The RBS Group IT glitch is not alone of course, and IT related operational problems continue to plague household names. For example, banking giants HSBC faced a similar problem in May 2012; RIM had to offer a $100 application voucher sweetener to customers who had endured a 3 day network outage, while Dixons Group web sites crashed for 48 hours over the 2010 holiday period.
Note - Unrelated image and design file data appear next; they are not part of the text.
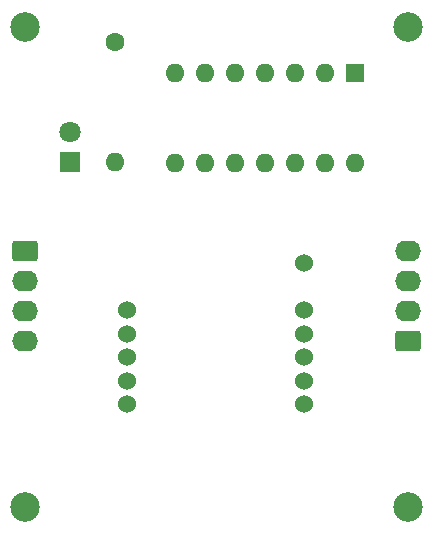
<source format=gbs>
%TF.GenerationSoftware,KiCad,Pcbnew,7.0.7*%
%TF.CreationDate,2023-09-28T15:49:41-05:00*%
%TF.ProjectId,iowa-rover-kiosk-rfid,696f7761-2d72-46f7-9665-722d6b696f73,rev?*%
%TF.SameCoordinates,Original*%
%TF.FileFunction,Soldermask,Bot*%
%TF.FilePolarity,Negative*%
%FSLAX46Y46*%
G04 Gerber Fmt 4.6, Leading zero omitted, Abs format (unit mm)*
G04 Created by KiCad (PCBNEW 7.0.7) date 2023-09-28 15:49:41*
%MOMM*%
%LPD*%
G01*
G04 APERTURE LIST*
G04 Aperture macros list*
%AMRoundRect*
0 Rectangle with rounded corners*
0 $1 Rounding radius*
0 $2 $3 $4 $5 $6 $7 $8 $9 X,Y pos of 4 corners*
0 Add a 4 corners polygon primitive as box body*
4,1,4,$2,$3,$4,$5,$6,$7,$8,$9,$2,$3,0*
0 Add four circle primitives for the rounded corners*
1,1,$1+$1,$2,$3*
1,1,$1+$1,$4,$5*
1,1,$1+$1,$6,$7*
1,1,$1+$1,$8,$9*
0 Add four rect primitives between the rounded corners*
20,1,$1+$1,$2,$3,$4,$5,0*
20,1,$1+$1,$4,$5,$6,$7,0*
20,1,$1+$1,$6,$7,$8,$9,0*
20,1,$1+$1,$8,$9,$2,$3,0*%
G04 Aperture macros list end*
%ADD10C,2.500000*%
%ADD11RoundRect,0.250000X-0.845000X0.620000X-0.845000X-0.620000X0.845000X-0.620000X0.845000X0.620000X0*%
%ADD12O,2.190000X1.740000*%
%ADD13C,1.524000*%
%ADD14C,1.600000*%
%ADD15O,1.600000X1.600000*%
%ADD16R,1.800000X1.800000*%
%ADD17C,1.800000*%
%ADD18RoundRect,0.250000X0.845000X-0.620000X0.845000X0.620000X-0.845000X0.620000X-0.845000X-0.620000X0*%
%ADD19R,1.600000X1.600000*%
G04 APERTURE END LIST*
D10*
%TO.C,REF\u002A\u002A*%
X135255000Y-72390000D03*
%TD*%
%TO.C,REF\u002A\u002A*%
X102870000Y-72390000D03*
%TD*%
%TO.C,REF\u002A\u002A*%
X102870000Y-31750000D03*
%TD*%
%TO.C,REF\u002A\u002A*%
X135255000Y-31750000D03*
%TD*%
D11*
%TO.C,J1*%
X102850000Y-50665000D03*
D12*
X102850000Y-53205000D03*
X102850000Y-55745000D03*
X102850000Y-58285000D03*
%TD*%
D13*
%TO.C,U1*%
X111465000Y-55665000D03*
X111465000Y-57665000D03*
X111465000Y-59665000D03*
X111465000Y-61665000D03*
X111465000Y-63665000D03*
X126465000Y-63665000D03*
X126465000Y-61665000D03*
X126465000Y-59665000D03*
X126465000Y-57665000D03*
X126465000Y-55665000D03*
X126465000Y-51665000D03*
%TD*%
D14*
%TO.C,R1*%
X110490000Y-33020000D03*
D15*
X110490000Y-43180000D03*
%TD*%
D16*
%TO.C,D1*%
X106680000Y-43180000D03*
D17*
X106680000Y-40640000D03*
%TD*%
D18*
%TO.C,J2*%
X135255000Y-58285000D03*
D12*
X135255000Y-55745000D03*
X135255000Y-53205000D03*
X135255000Y-50665000D03*
%TD*%
D19*
%TO.C,U2*%
X130815000Y-35570000D03*
D15*
X128275000Y-35570000D03*
X125735000Y-35570000D03*
X123195000Y-35570000D03*
X120655000Y-35570000D03*
X118115000Y-35570000D03*
X115575000Y-35570000D03*
X115575000Y-43190000D03*
X118115000Y-43190000D03*
X120655000Y-43190000D03*
X123195000Y-43190000D03*
X125735000Y-43190000D03*
X128275000Y-43190000D03*
X130815000Y-43190000D03*
%TD*%
M02*

</source>
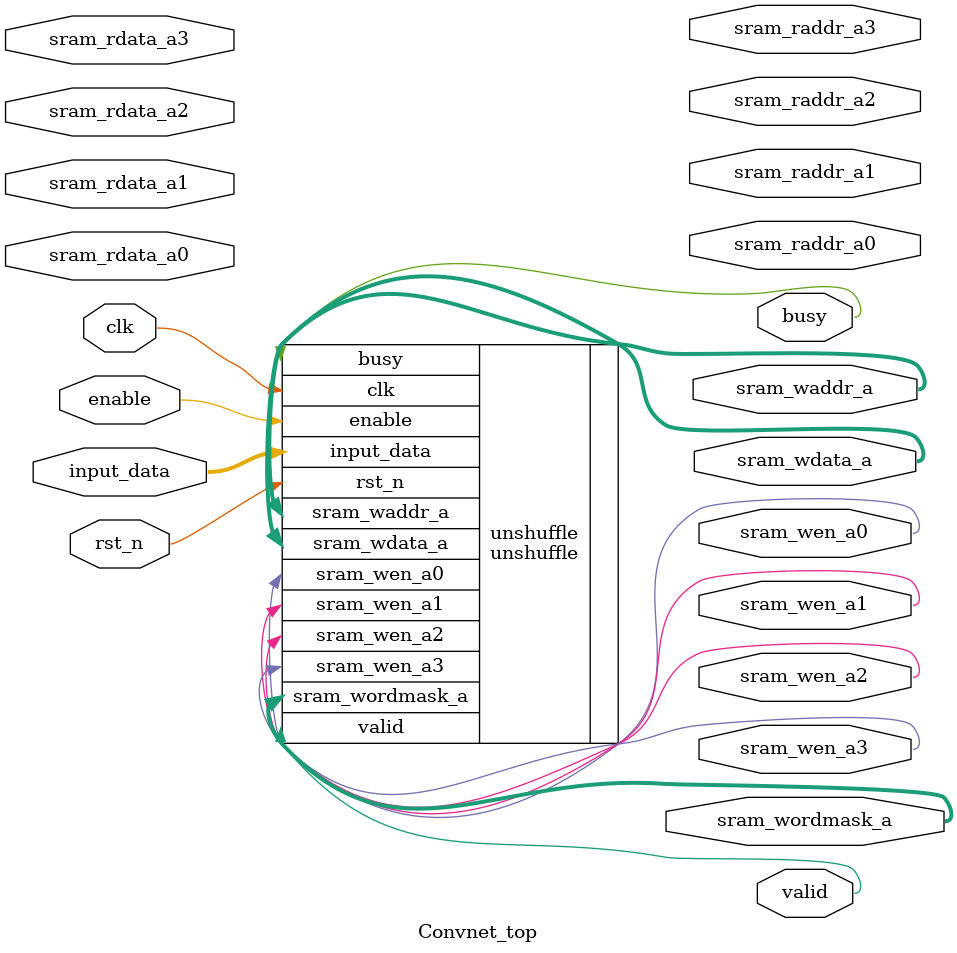
<source format=v>
module Convnet_top #(
parameter CH_NUM = 4,
parameter ACT_PER_ADDR = 4,
parameter BW_PER_ACT = 12
)
(
input clk,                          
input rst_n,  // synchronous reset (active low)
input enable, // start sending image from testbanch
output busy,  // control signal for stopping loading input image
output valid, // output valid for testbench to check answers in corresponding SRAM groups
input [BW_PER_ACT-1:0] input_data, // input image data
// read data from SRAM group A
input [CH_NUM*ACT_PER_ADDR*BW_PER_ACT-1:0] sram_rdata_a0,
input [CH_NUM*ACT_PER_ADDR*BW_PER_ACT-1:0] sram_rdata_a1,
input [CH_NUM*ACT_PER_ADDR*BW_PER_ACT-1:0] sram_rdata_a2,
input [CH_NUM*ACT_PER_ADDR*BW_PER_ACT-1:0] sram_rdata_a3,
// read address from SRAM group A
output [5:0] sram_raddr_a0,
output [5:0] sram_raddr_a1,
output [5:0] sram_raddr_a2,
output [5:0] sram_raddr_a3,       
// write enable for SRAM group A 
output sram_wen_a0,
output sram_wen_a1,
output sram_wen_a2,
output sram_wen_a3,
// wordmask for SRAM group A 
output [CH_NUM*ACT_PER_ADDR-1:0] sram_wordmask_a,
// write addrress to SRAM group A 
output [5:0] sram_waddr_a,
// write data to SRAM group A 
output [CH_NUM*ACT_PER_ADDR*BW_PER_ACT-1:0] sram_wdata_a
);


unshuffle
	unshuffle 
(
	.clk(clk),                          
	.rst_n(rst_n),  // synchronous reset (active low)
	.enable(enable), // start sending image from testbanch
	.busy(busy),  // control signal for stopping loading input image
	.valid(valid), // output valid for testbench to check answers in corresponding SRAM groups
	.input_data(input_data), // input image data
	// write enable for SRAM group A 
	.sram_wen_a0(sram_wen_a0),
	.sram_wen_a1(sram_wen_a1),
	.sram_wen_a2(sram_wen_a2),
	.sram_wen_a3(sram_wen_a3),
	// wordmask for SRAM group A 
	.sram_wordmask_a(sram_wordmask_a),
	// write addrress to SRAM group A 
	.sram_waddr_a(sram_waddr_a),
	// write data to SRAM group A 
	.sram_wdata_a(sram_wdata_a)
);

	
endmodule





</source>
So what happened? The RBS error was apparently caused as a result of an upgrade to the mainframe batch scheduling system (Phil Virgo, Computer Weekly, June 24th). Vanson Bourne’s April 2012 CIO survey suggests that this is in fact an industry problem that many organisations could face when tackling application complexity:
- Nearly one fifth (18%) say their app portfolio contains legacy apps that no one knows how to update and that they are afraid to touch
- Nearly one fifth (18%) say their app portfolio contains redundant apps that are eating up unnecessary MIPS – but that they don’t have a means to identify and / or retire them
Without knowing any further specifics, it is difficult to pin-point the root cause, or to offer a definitive solution. We would always recommend a review of the following four key areas to help isolate and resolve such major glitches.
First – know your systems
Unexpected results happen all too often because the impact of a change has not been fully anticipated. This suggests either a lack of understanding on the part of those responsible, but also a lack of supporting technology to help establish the right level of insights into the impacts of change. Educated and trained staff is a step forward, but using automated and comprehensive analysis technology for the whole application portfolio help determine the impacts of major system changes.
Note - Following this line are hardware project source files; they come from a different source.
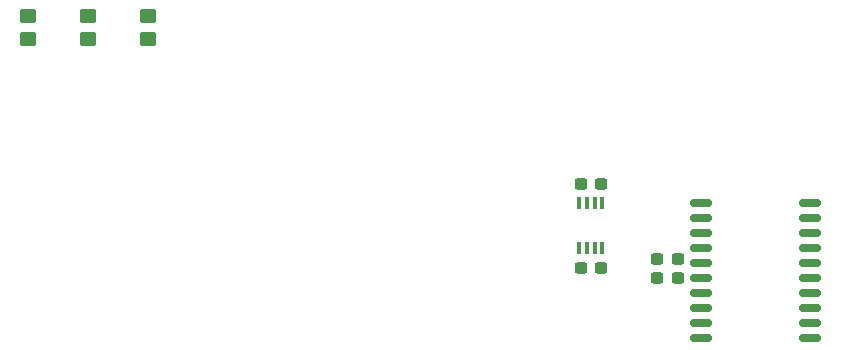
<source format=gbr>
%TF.GenerationSoftware,KiCad,Pcbnew,7.0.8*%
%TF.CreationDate,2024-01-12T01:29:44-08:00*%
%TF.ProjectId,rc_v1,72635f76-312e-46b6-9963-61645f706362,0*%
%TF.SameCoordinates,Original*%
%TF.FileFunction,Paste,Bot*%
%TF.FilePolarity,Positive*%
%FSLAX46Y46*%
G04 Gerber Fmt 4.6, Leading zero omitted, Abs format (unit mm)*
G04 Created by KiCad (PCBNEW 7.0.8) date 2024-01-12 01:29:44*
%MOMM*%
%LPD*%
G01*
G04 APERTURE LIST*
G04 Aperture macros list*
%AMRoundRect*
0 Rectangle with rounded corners*
0 $1 Rounding radius*
0 $2 $3 $4 $5 $6 $7 $8 $9 X,Y pos of 4 corners*
0 Add a 4 corners polygon primitive as box body*
4,1,4,$2,$3,$4,$5,$6,$7,$8,$9,$2,$3,0*
0 Add four circle primitives for the rounded corners*
1,1,$1+$1,$2,$3*
1,1,$1+$1,$4,$5*
1,1,$1+$1,$6,$7*
1,1,$1+$1,$8,$9*
0 Add four rect primitives between the rounded corners*
20,1,$1+$1,$2,$3,$4,$5,0*
20,1,$1+$1,$4,$5,$6,$7,0*
20,1,$1+$1,$6,$7,$8,$9,0*
20,1,$1+$1,$8,$9,$2,$3,0*%
G04 Aperture macros list end*
%ADD10RoundRect,0.237500X0.300000X0.237500X-0.300000X0.237500X-0.300000X-0.237500X0.300000X-0.237500X0*%
%ADD11RoundRect,0.100000X0.100000X0.450000X-0.100000X0.450000X-0.100000X-0.450000X0.100000X-0.450000X0*%
%ADD12RoundRect,0.150000X0.800000X0.150000X-0.800000X0.150000X-0.800000X-0.150000X0.800000X-0.150000X0*%
%ADD13RoundRect,0.250000X-0.450000X0.350000X-0.450000X-0.350000X0.450000X-0.350000X0.450000X0.350000X0*%
%ADD14RoundRect,0.237500X-0.300000X-0.237500X0.300000X-0.237500X0.300000X0.237500X-0.300000X0.237500X0*%
G04 APERTURE END LIST*
D10*
%TO.C,C4*%
X146892500Y-92634000D03*
X145167500Y-92634000D03*
%TD*%
D11*
%TO.C,U4*%
X147005000Y-98090000D03*
X146355000Y-98090000D03*
X145705000Y-98090000D03*
X145055000Y-98090000D03*
X145055000Y-94290000D03*
X145705000Y-94290000D03*
X146355000Y-94290000D03*
X147005000Y-94290000D03*
%TD*%
D12*
%TO.C,U3*%
X164600000Y-94285000D03*
X164600000Y-95555000D03*
X164600000Y-96825000D03*
X164600000Y-98095000D03*
X164600000Y-99365000D03*
X164600000Y-100635000D03*
X164600000Y-101905000D03*
X164600000Y-103175000D03*
X164600000Y-104445000D03*
X164600000Y-105715000D03*
X155400000Y-105715000D03*
X155400000Y-104445000D03*
X155400000Y-103175000D03*
X155400000Y-101905000D03*
X155400000Y-100635000D03*
X155400000Y-99365000D03*
X155400000Y-98095000D03*
X155400000Y-96825000D03*
X155400000Y-95555000D03*
X155400000Y-94285000D03*
%TD*%
D13*
%TO.C,R5*%
X98405000Y-78410000D03*
X98405000Y-80410000D03*
%TD*%
D14*
%TO.C,C3*%
X145167500Y-99746000D03*
X146892500Y-99746000D03*
%TD*%
D13*
%TO.C,R6*%
X103485000Y-78410000D03*
X103485000Y-80410000D03*
%TD*%
D10*
%TO.C,C1*%
X153396000Y-98984000D03*
X151671000Y-98984000D03*
%TD*%
D13*
%TO.C,R7*%
X108565000Y-78410000D03*
X108565000Y-80410000D03*
%TD*%
D10*
%TO.C,C2*%
X153396000Y-100635000D03*
X151671000Y-100635000D03*
%TD*%
M02*

</source>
Second – empower your IT teams
While system changes may be made in isolation, they usually have an effect on other systems, and a variety of users. Enabling the developers to work together so they are able to check across application boundaries and test impacts across other teams allows them to execute changes with more confidence and quality.
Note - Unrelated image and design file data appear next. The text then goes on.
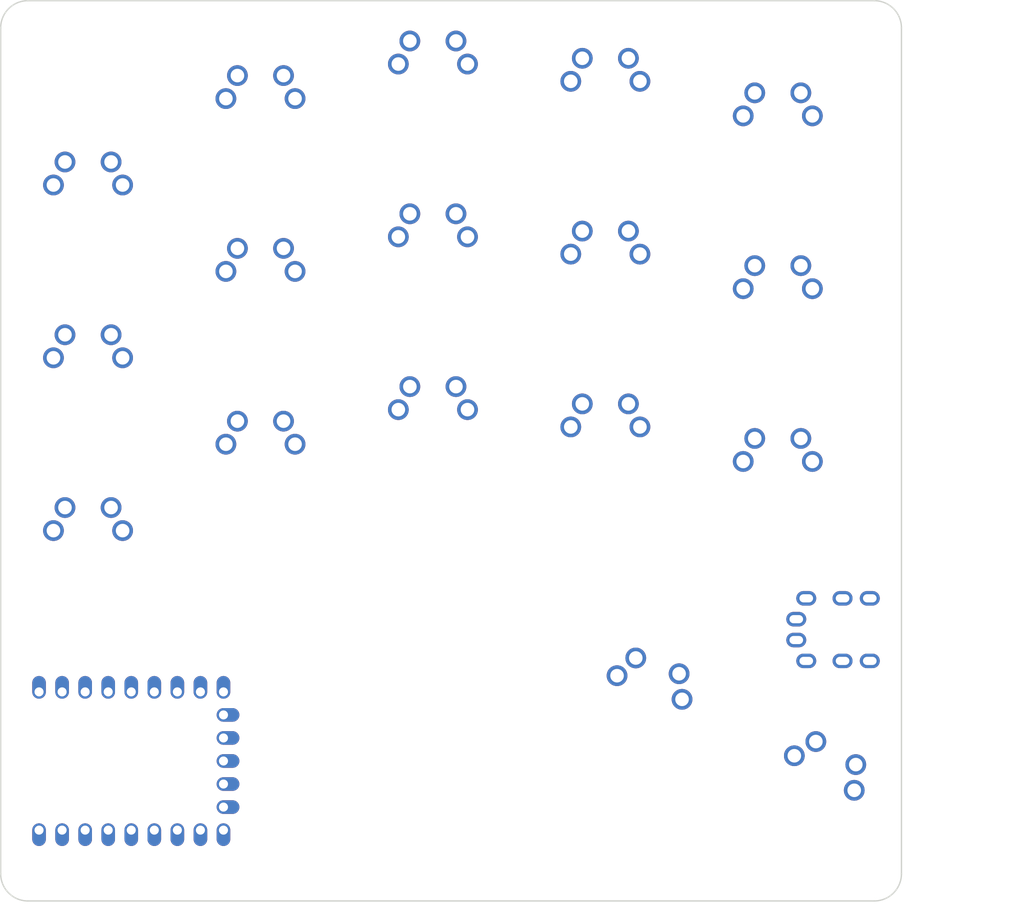
<source format=kicad_pcb>
(kicad_pcb (version 20221018) (generator pcbnew)

  (general
    (thickness 1.6)
  )

  (paper "A3")
  (title_block
    (title "quadrate_pcb")
    (rev "v1.0.0")
    (company "Unknown")
  )

  (layers
    (0 "F.Cu" signal)
    (31 "B.Cu" signal)
    (32 "B.Adhes" user "B.Adhesive")
    (33 "F.Adhes" user "F.Adhesive")
    (34 "B.Paste" user)
    (35 "F.Paste" user)
    (36 "B.SilkS" user "B.Silkscreen")
    (37 "F.SilkS" user "F.Silkscreen")
    (38 "B.Mask" user)
    (39 "F.Mask" user)
    (40 "Dwgs.User" user "User.Drawings")
    (41 "Cmts.User" user "User.Comments")
    (42 "Eco1.User" user "User.Eco1")
    (43 "Eco2.User" user "User.Eco2")
    (44 "Edge.Cuts" user)
    (45 "Margin" user)
    (46 "B.CrtYd" user "B.Courtyard")
    (47 "F.CrtYd" user "F.Courtyard")
    (48 "B.Fab" user)
    (49 "F.Fab" user)
  )

  (setup
    (pad_to_mask_clearance 0.05)
    (pcbplotparams
      (layerselection 0x00010fc_ffffffff)
      (plot_on_all_layers_selection 0x0000000_00000000)
      (disableapertmacros false)
      (usegerberextensions false)
      (usegerberattributes true)
      (usegerberadvancedattributes true)
      (creategerberjobfile true)
      (dashed_line_dash_ratio 12.000000)
      (dashed_line_gap_ratio 3.000000)
      (svgprecision 4)
      (plotframeref false)
      (viasonmask false)
      (mode 1)
      (useauxorigin false)
      (hpglpennumber 1)
      (hpglpenspeed 20)
      (hpglpendiameter 15.000000)
      (dxfpolygonmode true)
      (dxfimperialunits true)
      (dxfusepcbnewfont true)
      (psnegative false)
      (psa4output false)
      (plotreference true)
      (plotvalue true)
      (plotinvisibletext false)
      (sketchpadsonfab false)
      (subtractmaskfromsilk false)
      (outputformat 1)
      (mirror false)
      (drillshape 1)
      (scaleselection 1)
      (outputdirectory "")
    )
  )

  (net 0 "")
  (net 1 "matrix_pinky_bottom")
  (net 2 "GND")
  (net 3 "matrix_pinky_home")
  (net 4 "matrix_pinky_top")
  (net 5 "matrix_ring_bottom")
  (net 6 "matrix_ring_home")
  (net 7 "matrix_ring_top")
  (net 8 "matrix_middle_bottom")
  (net 9 "matrix_middle_home")
  (net 10 "matrix_middle_top")
  (net 11 "matrix_index_bottom")
  (net 12 "matrix_index_home")
  (net 13 "matrix_index_top")
  (net 14 "matrix_inner_bottom")
  (net 15 "matrix_inner_home")
  (net 16 "matrix_inner_top")
  (net 17 "thumbfan_near_home")
  (net 18 "thumbfan_far_home")
  (net 19 "GP0")
  (net 20 "GP1")
  (net 21 "GP2")
  (net 22 "GP3")
  (net 23 "GP4")
  (net 24 "GP5")
  (net 25 "GP6")
  (net 26 "GP7")
  (net 27 "GP8")
  (net 28 "GP9")
  (net 29 "GP10")
  (net 30 "GP11")
  (net 31 "GP12")
  (net 32 "GP13")
  (net 33 "GP14")
  (net 34 "GP15")
  (net 35 "GP26")
  (net 36 "GP27")
  (net 37 "GP28")
  (net 38 "GP29")
  (net 39 "3V3")
  (net 40 "5V")
  (net 41 "VCC")
  (net 42 "P0")
  (net 43 "P1")

  (footprint "MX" (layer "F.Cu") (at 190.4 139.065))

  (footprint "MX" (layer "F.Cu") (at 152.4 133.35))

  (footprint "MX" (layer "F.Cu") (at 171.4 123.825))

  (footprint "MX" (layer "F.Cu") (at 228.4 144.78))

  (footprint "MX" (layer "F.Cu") (at 171.4 142.875))

  (footprint "MX" (layer "F.Cu") (at 209.4 102.87))

  (footprint "MX" (layer "F.Cu") (at 232.25239 178.785997 -30))

  (footprint "MX" (layer "F.Cu") (at 213.4 169.545 -20))

  (footprint "MX" (layer "F.Cu") (at 209.4 140.97))

  (footprint "MX" (layer "F.Cu") (at 190.4 120.015))

  (footprint "MX" (layer "F.Cu") (at 152.4 114.3))

  (footprint "TRRS-PJ-320A-dual" (layer "F.Cu") (at 241.735 161.925 -90))

  (footprint "MX" (layer "F.Cu") (at 228.4 106.68))

  (footprint "MX" (layer "F.Cu") (at 152.4 152.4))

  (footprint "MX" (layer "F.Cu") (at 228.4 125.73))

  (footprint "MX" (layer "F.Cu") (at 190.4 100.965))

  (footprint "rp2040_zero_tht_pads" (layer "F.Cu") (at 157.1625 175.26 90))

  (footprint "MX" (layer "F.Cu") (at 209.4 121.92))

  (footprint "MX" (layer "F.Cu") (at 171.4 104.775))

  (gr_line (start 239.025 190.69) (end 145.775 190.69)
    (stroke (width 0.15) (type solid)) (layer "Edge.Cuts") (tstamp 353e1756-5cd8-4d89-b4c5-32d165b8c9f0))
  (gr_line (start 142.775 187.69) (end 142.775 94.44)
    (stroke (width 0.15) (type solid)) (layer "Edge.Cuts") (tstamp 40b80164-c58e-4b45-a03d-dfa89518d192))
  (gr_arc (start 242.025 187.69) (mid 241.14632 189.81132) (end 239.025 190.69)
    (stroke (width 0.15) (type solid)) (layer "Edge.Cuts") (tstamp 4332ff3b-2484-41d4-bbf9-5f045808f567))
  (gr_arc (start 142.775 94.44) (mid 143.65368 92.31868) (end 145.775 91.44)
    (stroke (width 0.15) (type solid)) (layer "Edge.Cuts") (tstamp 669d4737-48ae-42f1-84eb-b029dc6ed34a))
  (gr_line (start 145.775 91.44) (end 239.025 91.44)
    (stroke (width 0.15) (type solid)) (layer "Edge.Cuts") (tstamp 67151940-b841-4d0b-b125-21906090bddb))
  (gr_arc (start 239.025 91.44) (mid 241.14632 92.31868) (end 242.025 94.44)
    (stroke (width 0.15) (type solid)) (layer "Edge.Cuts") (tstamp 8e18469a-086f-4e0d-a37f-82089cbf1b7d))
  (gr_line (start 242.025 94.44) (end 242.025 187.69)
    (stroke (width 0.15) (type solid)) (layer "Edge.Cuts") (tstamp c7fe7d08-c6af-43a2-bc0a-6757152eccf9))
  (gr_arc (start 145.775 190.69) (mid 143.65368 189.81132) (end 142.775 187.69)
    (stroke (width 0.15) (type solid)) (layer "Edge.Cuts") (tstamp cd3e0fb9-fe7b-474c-a088-550a68ea8b0b))

)

</source>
Third – improve the quality and delivery process
Testing mainframe changes, especially in an outsourced environment, puts testing teams under stringent timeframes and resource constraints. Additional checks or quality procedures outside those preset constraints are difficult to allow for, as there is a direct mainframe cost implication. By taking some of the mainframe testing processes away from the mainframe environment it will provide greater flexibility and cost-effectiveness when additional quality checks need to be implemented at low-cost.
By focusing on the operational requirements of an already-streamlined mainframe IT team, you can identify potential bottlenecks and process inefficiencies that put the delivery of robust services at risk, hopefully avoiding any high-profile disasters that the organization can ill-afford.